Отличная фраза, подумала Кристин Мэттьюз, но при двух с половиной минутах телевизионного времени, отведенного на интервью, лучше пустить ту часть, где она говорит, как ей не нравится роль первой леди. К разговорам о профессии врача все давно привыкли.
Глава 24 В полете
Обратно они вернулись быстро и без задержек. Губернатор отправился к себе. Люди, встречавшие президента на тротуарах, вернулись на работу, и сейчас по улицам шли за покупками обычные прохожие. Они оборачивались и, наверно, удивлялись реву сирен, не понимая причины, а те, кто знали, раздраженно смотрели вслед, недовольные шумом. Райан откинулся на мягкую спинку сиденья, испытывая усталость, наступившую после выступления.

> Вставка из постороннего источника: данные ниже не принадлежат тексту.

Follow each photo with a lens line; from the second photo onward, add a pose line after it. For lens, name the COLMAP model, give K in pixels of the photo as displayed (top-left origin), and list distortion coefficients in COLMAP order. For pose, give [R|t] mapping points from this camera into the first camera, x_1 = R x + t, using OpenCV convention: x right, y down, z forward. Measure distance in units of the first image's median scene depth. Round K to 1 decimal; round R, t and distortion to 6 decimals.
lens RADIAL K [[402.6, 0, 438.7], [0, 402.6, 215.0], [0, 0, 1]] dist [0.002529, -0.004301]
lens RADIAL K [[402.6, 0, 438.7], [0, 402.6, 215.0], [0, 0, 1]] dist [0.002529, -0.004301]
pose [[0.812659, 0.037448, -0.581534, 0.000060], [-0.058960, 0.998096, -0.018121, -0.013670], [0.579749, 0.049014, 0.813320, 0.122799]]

– Ну как я, справился? – спросил он, глядя, как мимо окон со скоростью семьдесят миль в час проносились окрестности Индианаполиса. Он улыбнулся при мысли, что можно ехать по городу с такой скоростью без риска быть оштрафованным.
– Вообще-то очень неплохо, – первой отозвалась Кэлли. – Вы говорили, словно преподаватель.
– В прошлом я и был преподавателем, – ответил президент. И если повезет, буду им снова, подумал он.
– Для такого выступления сойдет, но для других понадобится чуть больше эмоций, – заметил Арни.
– Не надо спешить, – посоветовала Кэлли главе администрации. – Лучше продвигаться шаг за шагом.
– В Оклахоме мне предстоит произнести эту же речь, верно? – спросил президент.
– С небольшими изменениями, но не особенно существенными. Только не забудь, что ты больше не в Индиане. Это «штат землезахватчиков», а не «неуклюжих». Опять упомянешь торнадо, но говори о футболе вместо баскетбола.
– Оклахома тоже потеряла обоих сенаторов, зато у них остался один конгрессмен. Он будет сидеть в президиуме вместе с тобой, – напомнил ван Дамм.